Falta de conexão dos sistemas
Christian Schneider afirma que ainda não foi notificado da decisão, mas diz que o problema ocorreu quando o TCE passou a obrigar a inserção dos dados contábeis de empresas públicas no SIM-AM, que é voltado para prestações de contas para administrações municipais. De acordo com ele, foi necessário desenvolver um módulo dentro do sistema já usado pela Sercomtel Iluminação para que os dados fossem também encaminhados ao Tribunal de Contas, o que levou cerca de um ano até ficar operante. "As contas [da empresa] foram apresentadas em paralelo e até já esperávamos a multa", diz o ex-presidente que afirma que vai recorrer.
Sandro Nóbrega, que também não foi notificado, afirma que a dificuldade na adequação dos sistemas ocorreu porque a empresa era recém-constituída. "Houve uma dificuldade de conexão momentânea para informar esses dados [ao TCE]. Não foi uma dificuldade proposital. Tudo foi apresentado e acredito que não cometi nenhuma irregularidade deliberada", defende-se.

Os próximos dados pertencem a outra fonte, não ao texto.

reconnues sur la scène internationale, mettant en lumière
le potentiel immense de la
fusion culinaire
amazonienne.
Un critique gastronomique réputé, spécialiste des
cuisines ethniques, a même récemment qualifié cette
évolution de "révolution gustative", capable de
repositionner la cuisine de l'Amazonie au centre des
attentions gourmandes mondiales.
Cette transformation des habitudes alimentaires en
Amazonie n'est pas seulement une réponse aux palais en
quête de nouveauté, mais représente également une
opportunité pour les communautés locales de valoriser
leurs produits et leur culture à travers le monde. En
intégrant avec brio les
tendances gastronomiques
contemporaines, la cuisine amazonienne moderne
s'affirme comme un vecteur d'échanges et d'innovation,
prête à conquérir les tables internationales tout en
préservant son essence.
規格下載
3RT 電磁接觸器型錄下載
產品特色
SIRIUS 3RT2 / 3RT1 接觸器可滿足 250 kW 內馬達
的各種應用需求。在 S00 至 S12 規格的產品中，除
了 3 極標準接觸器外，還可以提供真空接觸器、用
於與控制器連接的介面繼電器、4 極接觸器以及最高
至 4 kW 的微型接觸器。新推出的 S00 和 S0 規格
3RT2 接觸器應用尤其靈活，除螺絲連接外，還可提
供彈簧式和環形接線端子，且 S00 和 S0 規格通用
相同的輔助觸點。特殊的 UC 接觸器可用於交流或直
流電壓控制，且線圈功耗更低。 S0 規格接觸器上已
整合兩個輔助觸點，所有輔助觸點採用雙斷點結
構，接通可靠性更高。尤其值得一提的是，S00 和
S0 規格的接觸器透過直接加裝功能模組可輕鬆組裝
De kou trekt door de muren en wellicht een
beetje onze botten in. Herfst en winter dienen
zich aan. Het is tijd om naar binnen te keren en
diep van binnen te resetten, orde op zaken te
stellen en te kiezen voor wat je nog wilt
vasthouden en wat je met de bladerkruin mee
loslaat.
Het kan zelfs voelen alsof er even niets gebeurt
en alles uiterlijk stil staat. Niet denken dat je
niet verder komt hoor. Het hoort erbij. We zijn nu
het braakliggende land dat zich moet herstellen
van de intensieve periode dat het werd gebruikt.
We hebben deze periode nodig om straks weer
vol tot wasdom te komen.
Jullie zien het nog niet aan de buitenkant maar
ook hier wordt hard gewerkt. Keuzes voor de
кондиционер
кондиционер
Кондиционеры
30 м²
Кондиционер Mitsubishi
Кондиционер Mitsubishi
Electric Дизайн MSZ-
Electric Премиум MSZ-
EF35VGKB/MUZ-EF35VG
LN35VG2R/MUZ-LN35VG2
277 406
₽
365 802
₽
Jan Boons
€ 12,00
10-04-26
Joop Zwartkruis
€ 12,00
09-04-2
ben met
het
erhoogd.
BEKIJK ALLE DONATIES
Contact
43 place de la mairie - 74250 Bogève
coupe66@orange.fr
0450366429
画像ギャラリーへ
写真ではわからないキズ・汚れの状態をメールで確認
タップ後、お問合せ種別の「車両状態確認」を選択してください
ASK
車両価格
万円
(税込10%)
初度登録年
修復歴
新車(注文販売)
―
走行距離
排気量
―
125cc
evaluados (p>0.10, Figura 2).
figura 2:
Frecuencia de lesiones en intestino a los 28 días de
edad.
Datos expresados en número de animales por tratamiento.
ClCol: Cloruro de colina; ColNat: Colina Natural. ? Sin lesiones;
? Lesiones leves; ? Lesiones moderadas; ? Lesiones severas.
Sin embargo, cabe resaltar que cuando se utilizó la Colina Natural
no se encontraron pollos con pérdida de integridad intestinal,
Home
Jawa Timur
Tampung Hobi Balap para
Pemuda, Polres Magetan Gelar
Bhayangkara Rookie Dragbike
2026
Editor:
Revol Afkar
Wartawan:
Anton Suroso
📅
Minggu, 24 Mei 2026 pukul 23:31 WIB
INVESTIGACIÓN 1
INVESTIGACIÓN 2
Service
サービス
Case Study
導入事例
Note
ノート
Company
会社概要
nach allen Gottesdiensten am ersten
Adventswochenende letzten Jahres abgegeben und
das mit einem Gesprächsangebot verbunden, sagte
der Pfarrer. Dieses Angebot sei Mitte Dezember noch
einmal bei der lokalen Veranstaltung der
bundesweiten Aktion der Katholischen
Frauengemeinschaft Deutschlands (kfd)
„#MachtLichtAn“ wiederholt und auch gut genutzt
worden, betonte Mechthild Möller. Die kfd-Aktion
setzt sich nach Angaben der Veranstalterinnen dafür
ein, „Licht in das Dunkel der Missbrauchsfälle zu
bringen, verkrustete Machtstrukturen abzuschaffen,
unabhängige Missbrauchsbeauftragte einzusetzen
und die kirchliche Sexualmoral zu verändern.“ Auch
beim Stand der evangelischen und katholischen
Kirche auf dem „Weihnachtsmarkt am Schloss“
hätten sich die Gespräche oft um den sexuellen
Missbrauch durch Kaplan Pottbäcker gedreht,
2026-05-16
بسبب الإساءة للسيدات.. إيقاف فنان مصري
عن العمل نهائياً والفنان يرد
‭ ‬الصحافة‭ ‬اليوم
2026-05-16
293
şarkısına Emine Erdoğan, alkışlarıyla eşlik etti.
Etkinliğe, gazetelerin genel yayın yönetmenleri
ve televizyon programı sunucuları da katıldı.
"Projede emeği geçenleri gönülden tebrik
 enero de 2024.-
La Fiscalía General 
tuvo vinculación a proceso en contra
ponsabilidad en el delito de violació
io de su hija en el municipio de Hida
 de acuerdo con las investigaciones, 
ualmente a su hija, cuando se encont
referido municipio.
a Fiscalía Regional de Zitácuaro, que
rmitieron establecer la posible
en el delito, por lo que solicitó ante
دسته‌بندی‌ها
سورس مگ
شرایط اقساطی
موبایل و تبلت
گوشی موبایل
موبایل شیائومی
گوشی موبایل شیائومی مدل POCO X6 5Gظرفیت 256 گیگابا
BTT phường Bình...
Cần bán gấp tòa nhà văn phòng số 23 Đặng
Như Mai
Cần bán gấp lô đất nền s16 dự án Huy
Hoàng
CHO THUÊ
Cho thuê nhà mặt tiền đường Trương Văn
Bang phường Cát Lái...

Hans Müller, que assumiu a presidência no início de 2017, afirma que regularizou as prestações de contas atrasadas devido ao conflito dos sistemas da Sercomtel Iluminação e TCE e que deve recorrer da decisão.
A Sercomtel enviou nota à reportagem na tarde desta sexta. Confira:
1. O Tribunal de Contas do Estado do Paraná, no exercício de sua atividade constitucional, examinou a prestação de contas da Sercomtel Iluminação S/A, relativa ao ano/exercício de 2015 2016. Após o exercício do contraditório, o Tribunal reputou regulares as contas prestadas, no entanto, fez uma ressalva quanto ao atraso no envio de dados ao sistema SIM-AM, entendendo pela aplicação de multa aos ex-gestores, ante o atraso noticiado.
2. Todos os argumentos defendidos pela Sercomtel Iluminação foram acatados, tanto que as contas prestadas foram julgadas regulares. Nessa perspectiva, não haverá recurso de parte da empresa.
3. Quanto às autuações lançadas em desfavor dos ex-gestores, em se tratando de decisão que produz efeitos em suas respectivas esferas jurídicas, estes deverão, se assim entender conveniente, patrocinar as suas próprias defesas perante o TCE/PR.